Le problème capital des frontières est discuté à Moscou

Mais les questions économiques demeurent à l'arrière-plan

(De notre envoyé spécial à Moscou)

Brusquement, et alors qu'on en désespérait presque, la Conférence vient de rebondir. Pour comprendre cette séance où les Quatre ont abordé la question des frontières allemandes, on doit garder à l'esprit un fait : les décisions de la Conférence de Potsdam ont provoqué une congestion de l'Allemagne. Les transferts de population ont surpeuplé son territoire désormais restreint. En donnant à la Pologne les régions agricoles de la Poméranie, on a accentué le déséquilibre économique de l'ancien Reich. Comme M. Marshall l'a fait remarqué aujourd'hui, ce pays devait importer avant la guerre un cinquième de sa nourriture. Il devrait désormais en importer les deux cinquièmes. La conséquence de cet excès de population et de ce déséquilibre économique sera d'abord une sorte de pression de l'Allemagne sur ses frontières. D'où un danger permanent pour les pays voisins. Ce sera ensuite la nécessité de surindustrialiser ce territoire restreint et nécessairement importateur. Autre danger pour le reste de l'Europe.

Ces conséquences, l'URSS ne semble pas les voir. M. Molotov reste attaché aux décisions de Potsdam comme à un principe sacro-saint. Par contre, ce danger n'échappe visiblement pas aux Anglais et encore moins aux Américains. M. Marshall l'a bien souligné aujourd'hui même. Anglais et Américains en tirent cette conclusion : ne réduisons pas trop le territoire allemand, n'enlevons pas à l'Allemagne ses principales régions et, pour le reste, relevons son niveau industriel.

En fait, c'est revenir sur les accords de Potsdam, et M. Molotov a beau jeu lorsqu'il oppose aux Anglais et aux Américains les textes de cette conférence et jusqu'à des discours précis du président Truman. D'autre part c'est restaurer bien dangereusement l'Allemagne.

La France, qui peut d'autant plus critiquer les accords de Potsdam qu'elle n'y a pas été partie, propose une autre solution. Elle se ramène à peu près à ceci : on ne peut enlever à la Pologne les territoires qu'elle a valablement considérés comme siens et qui sont une compensations aux pertes qu'elle a subies du fait de la guerre et aux cessions qu'elle a consenties à l'Union soviétique. Par contre, il faut décongestionner l'Allemagne de la population accumulée par les transferts dus aux amputations subies à l'est. Permettons une émigration rationnelle des Allemands.  En outre, remédions aux déséquilibres économiques, empêchons l’industrie de prédominer sur l'agriculture. Détachons du territoire allemand sa principale région industrielle. On ne peut faire sans danger majeur de l'Allemagne un territoire surindustrialisé comme la Belgique. Alors faisons avec la seule Ruhr cette Belgique en l'internationalisant pour qu'elle ne menace personne.

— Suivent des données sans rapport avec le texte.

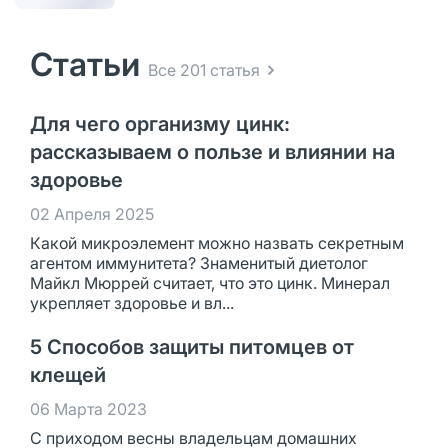
Статьи
Все 201 статья
Для чего организму цинк:
рассказываем о пользе и влиянии на
здоровье
02 Апреля 2025
Какой микроэлемент можно назвать секретным
агентом иммунитета? Знаменитый диетолог
Майкл Мюррей считает, что это цинк. Минерал
укрепляет здоровье и вл...
5 Способов защиты питомцев от
клещей
06 Марта 2023
С приходом весны владельцам домашних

Le débat d'aujourd'hui a matérialisé ces positions. Le point central en est l'exposé du général Marshall. Celui-ci s'est déclaré d'accord pour laisser à la Pologne, le sud de la Prusse Orientale, la Haute-Silésie (sous réserve d'un régime spécial) ; par contre, il semble vouloir restituer la Poméranie à l'Allemagne. En outre, il demande qu'une commission spéciale étudie les frontières germano-polonaises, en examinant en particulier si les territoires annexés par la Pologne sont suffisamment peuplés par elle et ne pourraient pas être mieux utilisés par l'Allemagne.